The BBC defended its Panorama film about North Korea as being “strongly in the public interest”. One certainly imagines a lot more members of the public were interested after the row over the methods employed in filming it, which included its excitable reporter John Sweeney growing a beard and — if you buy the line of attack mounted by academics at the London School of Economics — using innocent students as camouflage. But the question only the film itself could answer was whether it actually contained anything that would interest the public — this being the kind of country where they may let the occasional Trojan horse in but never, ever leave it unattended long enough for the occupants to climb out and get up to mischief.

Sweeney did manage to sneak away from the minders just once, slipping out of a dingy spa hotel (the best country had to offer) to look through a barbed wire fence at a wretched looking slice of North Korean normality. And he, or his colleagues, managed to ignore the repeated cries of “No photos, no photos” from the guides a couple of times. Elsewhere though what you got was the official tour, a numbing itinerary of inert bottling plants and mausoleums which isn’t going to do a lot for the republic’s etiolated tourist industry. Very little that they looked at was what it purported to be -- the only saving grace in this charade being that North Korea is so poor that it can’t even build a convincing Potemkin village. The factories were idle, and the model hospital they visited empty but for wary-looking medical staff. Where are the patients, Sweeney asked. Mostly they come to be treated in the morning, replied a doctor. One can only hope she delivered her lie convincingly enough to satisfy her masters, given that she and others like her are most likely to bear the brunt of any North Korean displeasure at Sweeney’s subterfuge. 

Simply pointing a camera out of the tour bus provided evidence of the astonishing backwardness of the country -- and there may have been a journalistic value in that alone, the proof that Orwell was not just a realist but had actually fallen a little short of the horror. And there was too a certain frisson in seeing the BBC’s man bow respectfully to a statue of Kim Il Sung, along with the rest of the LSE party. But if you judge a current affairs film on its ability to deliver new information there really wasn’t a lot here other than local colour, much of which is already available from other sources.
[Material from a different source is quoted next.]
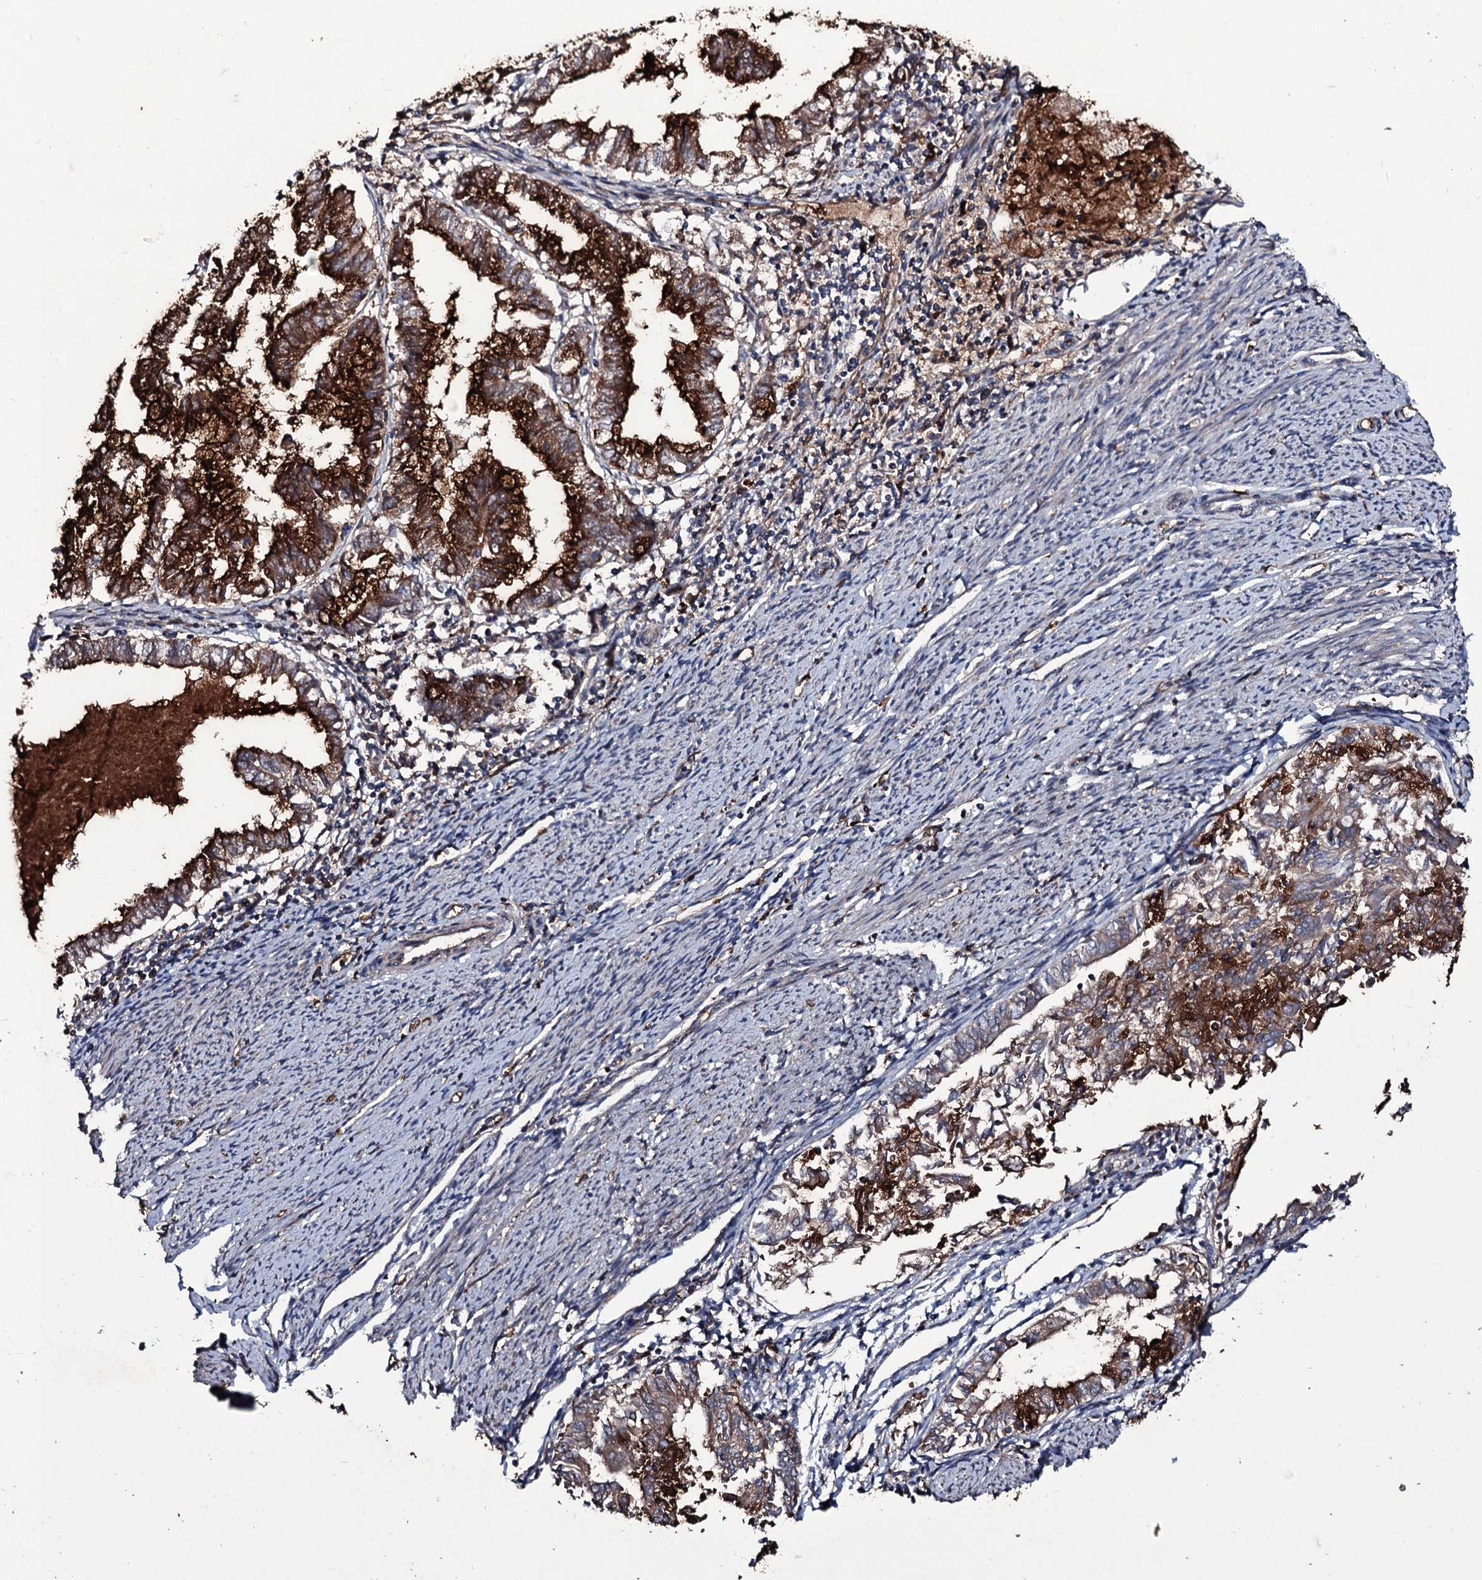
{"staining": {"intensity": "strong", "quantity": ">75%", "location": "cytoplasmic/membranous"}, "tissue": "endometrial cancer", "cell_type": "Tumor cells", "image_type": "cancer", "snomed": [{"axis": "morphology", "description": "Adenocarcinoma, NOS"}, {"axis": "topography", "description": "Endometrium"}], "caption": "Immunohistochemical staining of human endometrial cancer reveals strong cytoplasmic/membranous protein positivity in about >75% of tumor cells.", "gene": "ZSWIM8", "patient": {"sex": "female", "age": 79}}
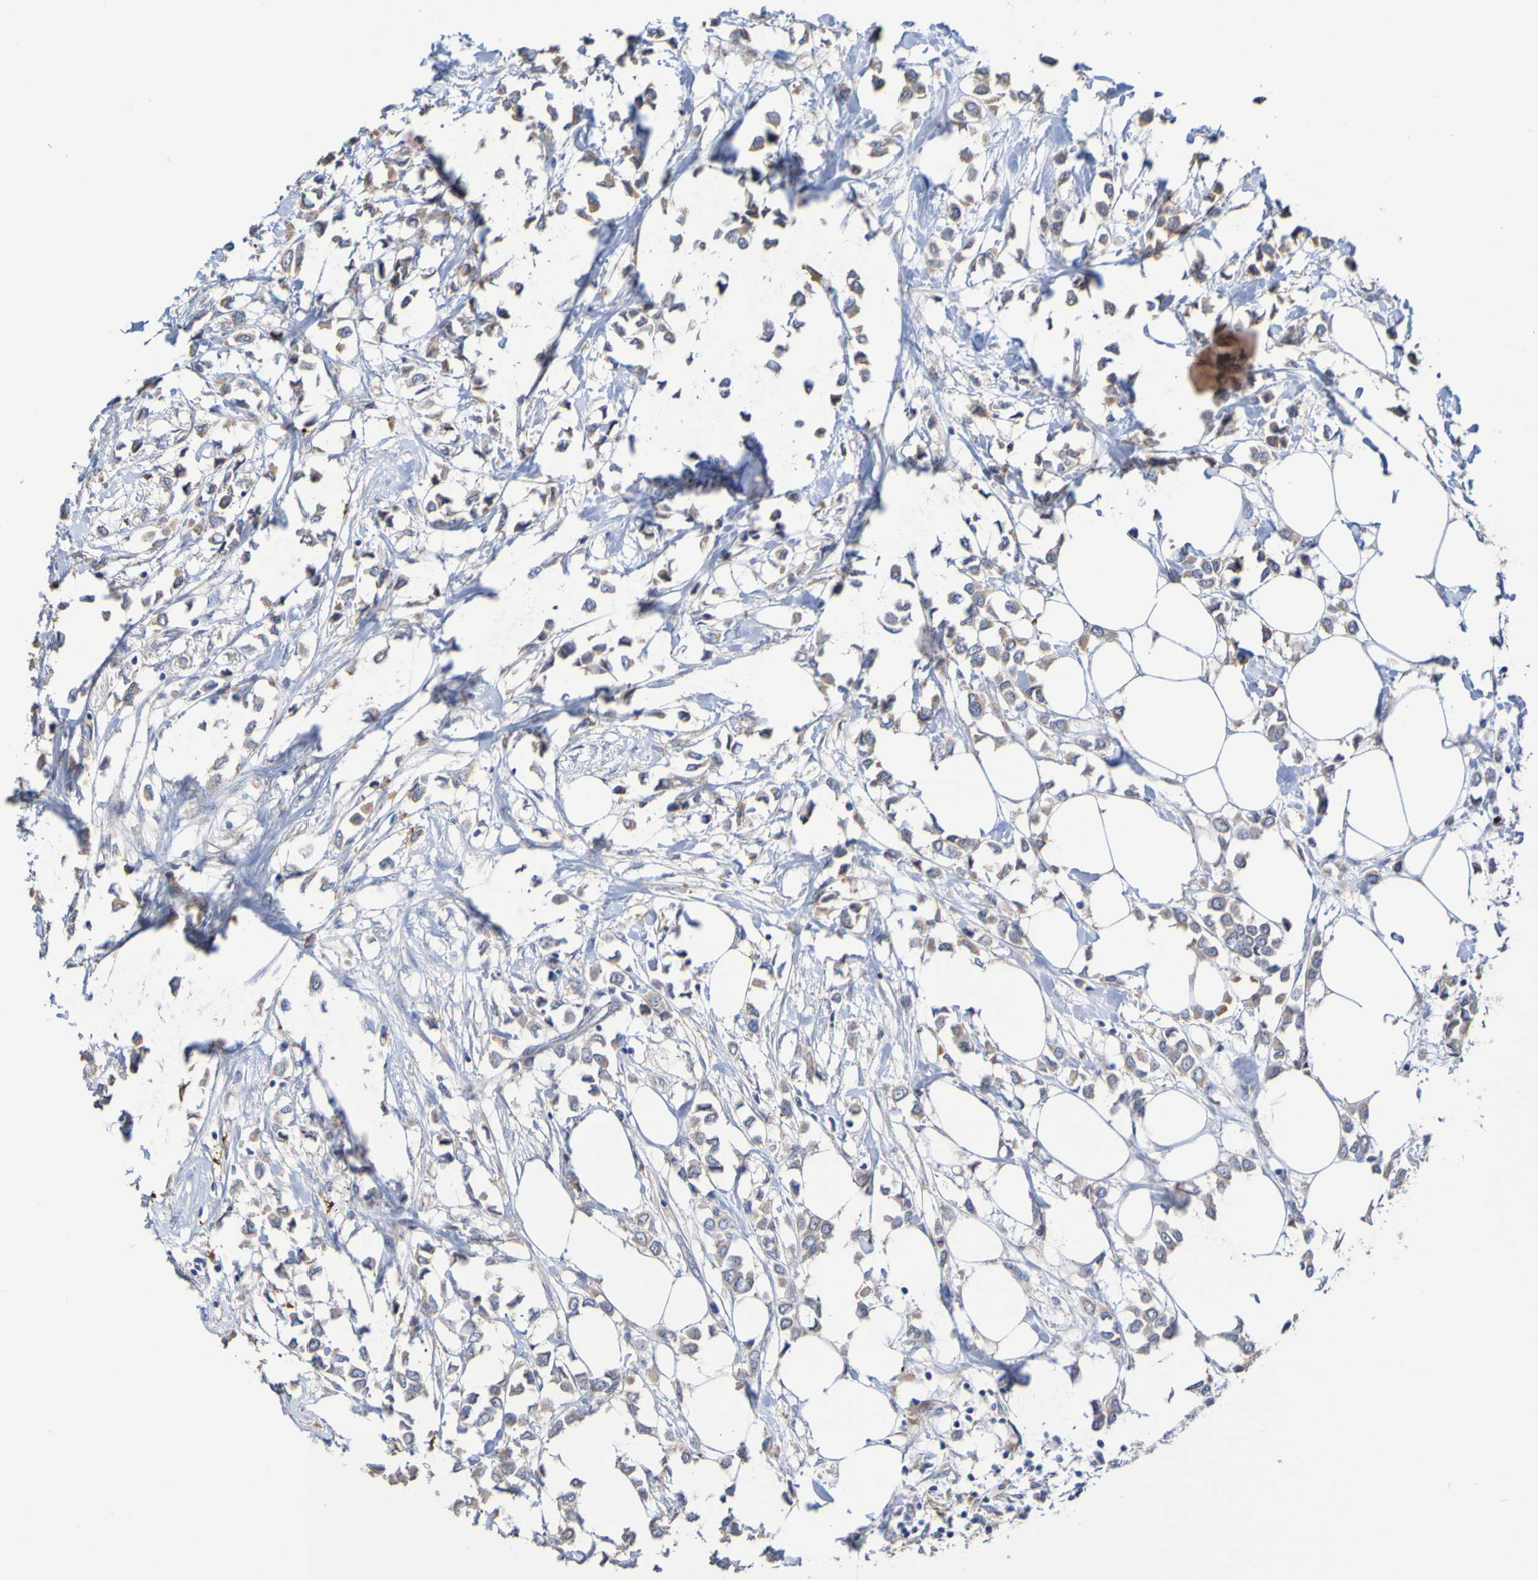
{"staining": {"intensity": "weak", "quantity": ">75%", "location": "cytoplasmic/membranous"}, "tissue": "breast cancer", "cell_type": "Tumor cells", "image_type": "cancer", "snomed": [{"axis": "morphology", "description": "Lobular carcinoma"}, {"axis": "topography", "description": "Breast"}], "caption": "Human breast cancer (lobular carcinoma) stained with a protein marker shows weak staining in tumor cells.", "gene": "PHYH", "patient": {"sex": "female", "age": 51}}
Tellingly the murky black and white footage of the Yodok political prison camp came to us not from a covert meeting with a North Korean subversive but courtesy of YouTube. In the end North Korea Undercover was both fascinating and frustrating -- a glimpse of oppression so complete that it constantly trembles on the edge of absurdity -- but not really delivering anything new. As Sweeney himself said at one point “Something’s going on. It’s impossible for us to ask. What’s going on? We don’t know”.